That'd be a $42 BILLION liability, not $42, otherwise I'd offer to pay it myself.
"... to knock down Illinois’ $42 pension liability 11 years earlier than scheduled."
Wouldn't that be nice! Thanks for the catch. I blame tired eyes.
Another TYPO ALERT:
{Harmon said this deal would only go into the state's five pension systems and would not include a “pension holiday.” Instead, he said it would ease the budget deficit. “It’s less money we don’t have.” He also said it would result in a $55 savings over the life of the bond issuance and allow a more manageable and regular payment schedule through 2038.}
A $55 savings over the life of the bond issuance? There would not be much of a discount provided under this scheme.
Also; someone needs to call out Senator Harmon on the absence of a "Pension Holiday" in this scheme. If I understand this correctly (always a dangerous assumption, exposing me to wide public ridicule) this scenario would not mean the full "holiday" but based on the gamble taken under this scheme, they would take the afternoon off ($500 million) and go play golf.
The whole premise of this gambling scheme seems designed to take the half day off, so that they can skip the $500 million and spend it somewhere else in the GRF.
How about doing something novel, and floating the pension bond AND MAKING THE FULL SCHEDULED PAYMENT, applying the contributions that might otherwise be avoided through the discount directly to the pension funds proportionately based on their current levels of under-funding, in order to accelerate the return to appropriate funding levels.

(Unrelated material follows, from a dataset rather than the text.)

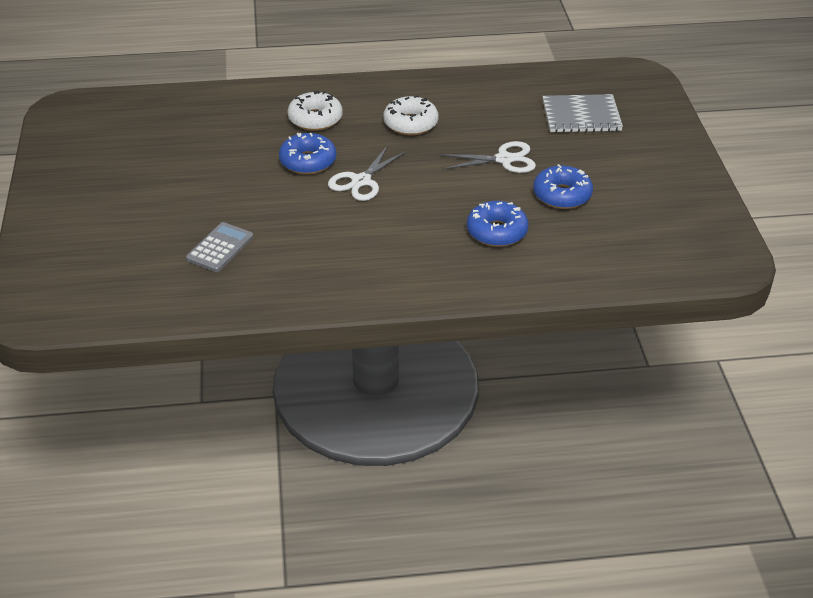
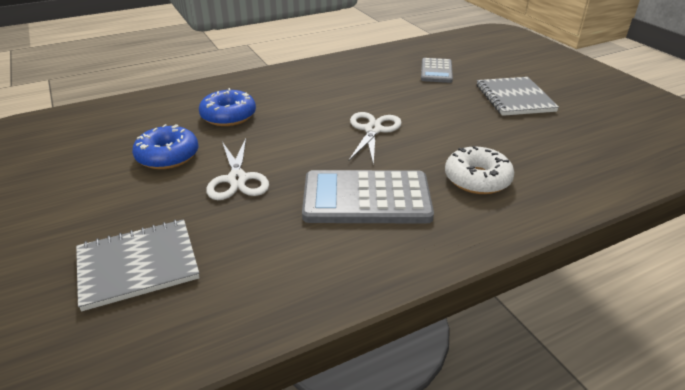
camera: 160 degrees right, 5 degrees down
(184, 187) = (514, 98): none -> grey notebook
(308, 161) = (437, 136): blue donut -> none
(410, 123) = (366, 198): white donut -> grey calculator
(504, 159) = (237, 179): white scissors -> white scissors turned 75 degrees counterclockwise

Then with respect to the GRF, simply cut expenses by $500 million in order to be able to meet the obligations to which you have allegedly committed yourselve's.

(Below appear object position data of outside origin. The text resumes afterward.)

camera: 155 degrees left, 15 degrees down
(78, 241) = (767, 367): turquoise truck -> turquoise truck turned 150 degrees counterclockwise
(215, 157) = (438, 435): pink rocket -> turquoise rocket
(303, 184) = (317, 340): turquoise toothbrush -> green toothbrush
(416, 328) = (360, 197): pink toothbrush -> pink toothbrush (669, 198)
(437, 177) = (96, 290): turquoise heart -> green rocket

They could start by dramatically reducing, or eliminating entirely; reimbursement for travel expenses for all state employees between Chicago and Springfield, starting at the top.

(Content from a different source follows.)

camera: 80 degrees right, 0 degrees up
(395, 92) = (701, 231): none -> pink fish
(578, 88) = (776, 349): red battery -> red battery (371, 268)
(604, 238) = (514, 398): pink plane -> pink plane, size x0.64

Through the use of video conferencing, and other telecommuting methods, they could also dramatically reduce fuel consumption by state employees, the cost of which has risen faster than that of health care.
How about introducing the concept of job sharing, where two employees take on the position of one. Many people are looking for opportunities for additional income that also provides flexibilty of scheduling, and many can assume these positions that do not want or need health care or pension benefits as well, which would further reduce personnel costs.
How about reducing or eliminating legislative staff members by consolidating functions in one location through the use of technology. Why do legislators need a secretary both in Springfield, and in a District office? Can't one person schedule appointments for them in a central location? Wouldn't it be cheaper to have an 800 number than 2 secretarial positions? How about having all constituent service correspondence eminating from Springfield rather than locally, taking advantage of the available wage and cost differentials based on geography?
How about the state substantially eliminating the use of land line telephones in all facets of operations, making the most and best use of cellular technology?
How about requiring the use of electronic mediums to reduce or eliminate the cost of paper, printing and postage and requiring citizens to pay for the cost of any publications or materials they requet in a printed format?
Call me crazy, but it seems to me that that there plenty of ways to re-invent government in Illinois to make it far more flexible and efficient, and less expensive to operate. All that is necessary is some vision and the fortitude to embrace change and reject the concept that "this is the way it has always been done".
The easiest reason to support this change, is that we can simply no longer afford to operate this way.